Diferentemente dos quatro evangelhos presentes na Bíblia cristã, ele não faz parte do cânon oficial das principais tradições religiosas. Escrito provavelmente entre os séculos III e IV, o documento reúne ensinamentos, reflexões espirituais e interpretações simbólicas atribuídas à tradição cristã primitiva, com forte influência do pensamento gnóstico.

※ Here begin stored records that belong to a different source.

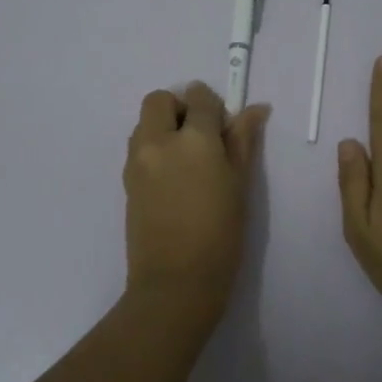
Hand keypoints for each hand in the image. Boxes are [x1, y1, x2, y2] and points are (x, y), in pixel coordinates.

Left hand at [123, 82, 269, 320]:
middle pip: (159, 100)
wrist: (176, 283)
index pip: (200, 98)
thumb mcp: (240, 185)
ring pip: (144, 122)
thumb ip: (243, 141)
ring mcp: (137, 161)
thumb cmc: (220, 235)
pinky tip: (173, 180)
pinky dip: (154, 149)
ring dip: (163, 127)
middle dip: (180, 108)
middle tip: (201, 138)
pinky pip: (138, 148)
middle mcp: (158, 142)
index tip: (224, 126)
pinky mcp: (126, 181)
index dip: (213, 105)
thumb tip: (255, 109)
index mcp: (193, 140)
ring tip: (186, 162)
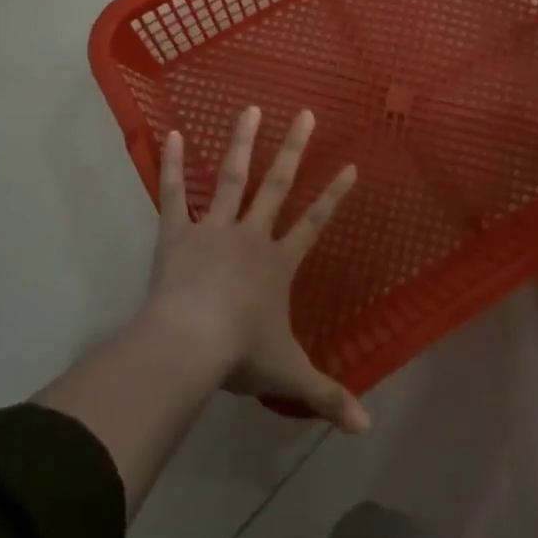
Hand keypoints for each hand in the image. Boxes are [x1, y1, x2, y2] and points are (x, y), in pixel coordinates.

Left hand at [146, 107, 368, 432]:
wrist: (189, 345)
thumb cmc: (241, 355)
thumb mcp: (289, 377)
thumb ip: (328, 397)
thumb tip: (367, 429)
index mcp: (278, 262)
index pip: (314, 223)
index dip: (333, 196)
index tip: (349, 166)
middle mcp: (251, 235)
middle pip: (277, 184)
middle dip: (294, 148)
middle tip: (305, 113)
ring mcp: (213, 229)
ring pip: (231, 177)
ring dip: (243, 142)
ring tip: (251, 108)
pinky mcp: (177, 233)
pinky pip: (173, 193)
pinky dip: (170, 164)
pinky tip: (170, 133)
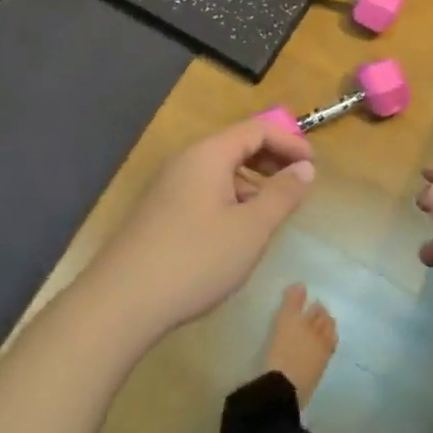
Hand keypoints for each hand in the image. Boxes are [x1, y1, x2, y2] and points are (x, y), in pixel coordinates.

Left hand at [86, 119, 314, 341]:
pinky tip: (235, 232)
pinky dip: (228, 199)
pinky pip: (202, 191)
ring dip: (250, 183)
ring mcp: (167, 187)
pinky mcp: (158, 212)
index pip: (256, 130)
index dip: (289, 142)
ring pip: (218, 171)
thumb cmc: (194, 260)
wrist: (120, 303)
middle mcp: (185, 161)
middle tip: (297, 184)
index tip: (313, 166)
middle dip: (270, 160)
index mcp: (208, 155)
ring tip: (270, 213)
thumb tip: (305, 169)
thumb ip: (282, 196)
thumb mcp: (250, 230)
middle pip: (235, 146)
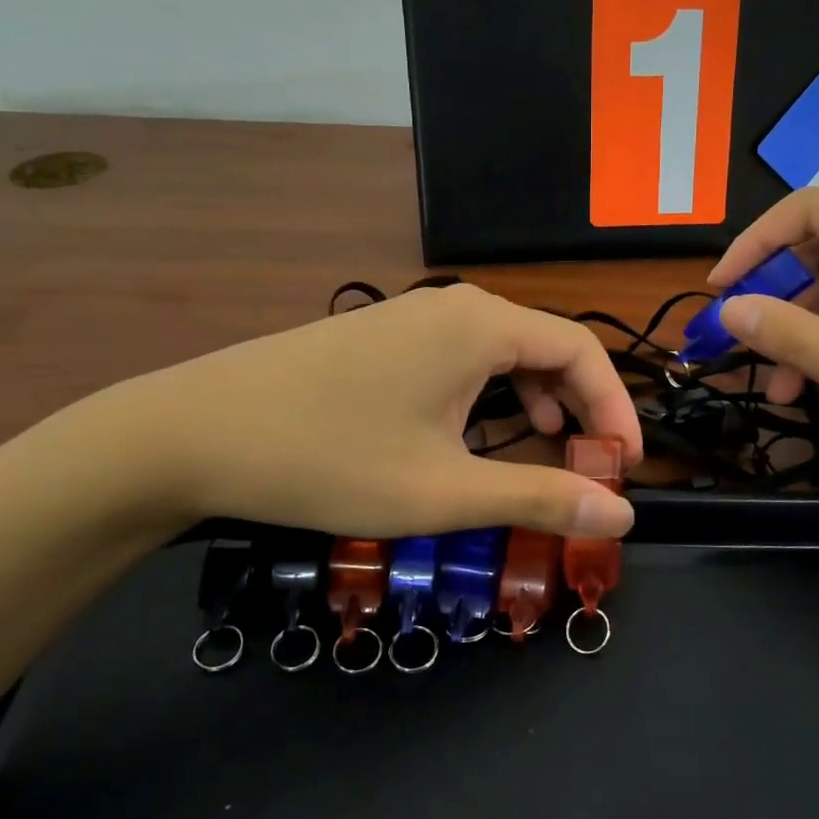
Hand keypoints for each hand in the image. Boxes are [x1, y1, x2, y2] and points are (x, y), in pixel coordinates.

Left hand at [96, 284, 641, 538]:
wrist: (192, 434)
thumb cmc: (329, 460)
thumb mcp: (445, 491)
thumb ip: (542, 496)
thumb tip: (624, 512)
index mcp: (481, 325)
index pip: (582, 351)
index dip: (616, 409)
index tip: (627, 467)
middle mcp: (454, 306)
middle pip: (546, 348)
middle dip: (580, 408)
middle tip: (590, 469)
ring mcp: (411, 317)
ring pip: (502, 353)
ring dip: (537, 402)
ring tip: (547, 451)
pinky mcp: (381, 337)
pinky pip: (461, 358)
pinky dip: (491, 396)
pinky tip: (477, 434)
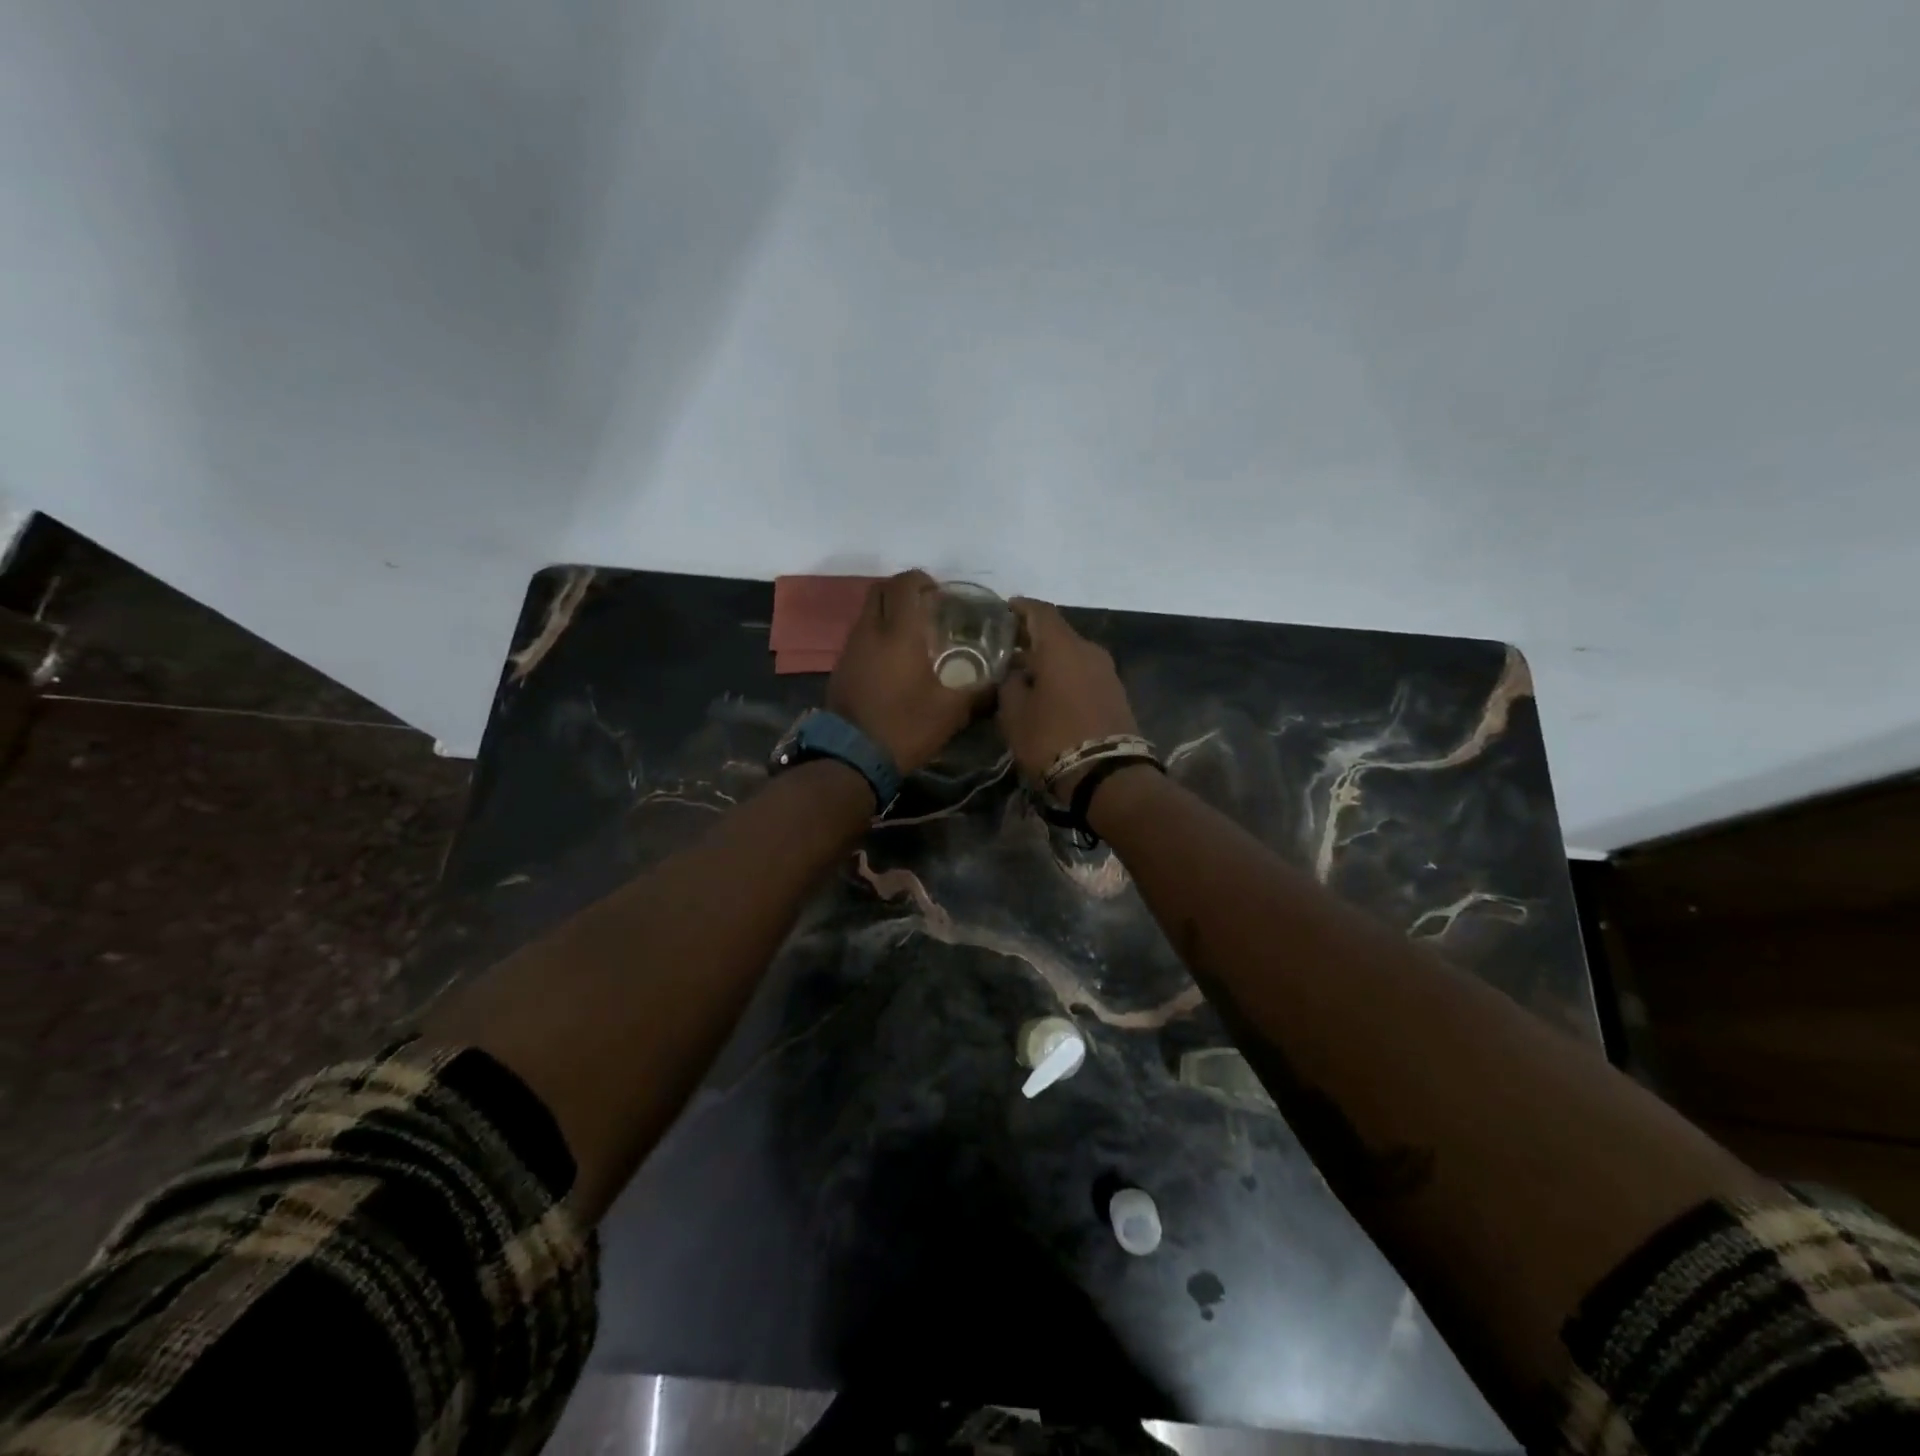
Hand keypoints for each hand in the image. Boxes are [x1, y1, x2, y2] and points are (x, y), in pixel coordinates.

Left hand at [828, 570, 984, 773]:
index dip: (922, 581)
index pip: (904, 584)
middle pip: (880, 589)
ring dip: (888, 613)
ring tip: (913, 635)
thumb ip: (979, 692)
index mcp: (899, 632)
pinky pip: (860, 635)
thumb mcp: (951, 712)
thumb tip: (1002, 683)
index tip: (940, 595)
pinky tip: (894, 660)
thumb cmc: (905, 726)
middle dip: (902, 590)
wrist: (852, 757)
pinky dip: (877, 634)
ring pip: (867, 612)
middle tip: (926, 608)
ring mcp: (851, 647)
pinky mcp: (841, 666)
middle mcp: (870, 630)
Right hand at [997, 598, 1140, 793]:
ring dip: (1048, 658)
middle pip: (1057, 632)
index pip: (1040, 611)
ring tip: (1023, 672)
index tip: (1002, 611)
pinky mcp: (1115, 692)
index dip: (1019, 608)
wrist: (1107, 775)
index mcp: (1062, 647)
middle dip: (1031, 636)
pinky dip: (1064, 674)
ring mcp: (1106, 671)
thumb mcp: (1015, 714)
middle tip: (1006, 646)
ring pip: (1071, 653)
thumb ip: (1010, 685)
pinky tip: (1047, 690)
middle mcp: (1088, 650)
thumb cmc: (1052, 738)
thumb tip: (1016, 674)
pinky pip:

Ao contrário dos evangelhos de Mateus, Marcos, Lucas e João, o Evangelho de Filipe não narra a vida de Jesus em ordem cronológica. Em vez disso, apresenta uma coleção de frases, comentários e ensinamentos sobre temas como conhecimento espiritual, sacramentos, união entre o humano e o divino e o significado da salvação. Seu conteúdo enfatiza a busca pelo conhecimento interior como caminho para a transformação espiritual.
O texto tornou-se especialmente conhecido por mencionar a relação entre Jesus e Maria Madalena. Em uma das passagens mais debatidas, Maria é descrita como uma companheira próxima de Jesus, o que ao longo dos anos gerou diversas interpretações e especulações. No entanto, especialistas em história do cristianismo destacam que o documento utiliza linguagem simbólica característica da literatura gnóstica, não oferecendo evidências históricas capazes de confirmar teorias sobre um relacionamento conjugal entre os dois.
A descoberta do Evangelho de Filipe ampliou significativamente o conhecimento sobre a diversidade de crenças existentes nos primeiros séculos do cristianismo. Os manuscritos de Nag Hammadi revelaram que diferentes comunidades cristãs desenvolveram interpretações variadas sobre a figura de Jesus, a criação do mundo e o papel da salvação. Esses escritos ajudam historiadores a compreender a riqueza e a complexidade do pensamento religioso da época.
Embora não seja reconhecido como parte da Bíblia pelas igrejas cristãs, o Evangelho de Filipe continua sendo uma importante fonte para pesquisadores de história, teologia e estudos bíblicos. Seu valor está principalmente na compreensão das correntes gnósticas e do contexto religioso dos primeiros séculos da era cristã, oferecendo uma perspectiva distinta daquela preservada pelos evangelhos canônicos.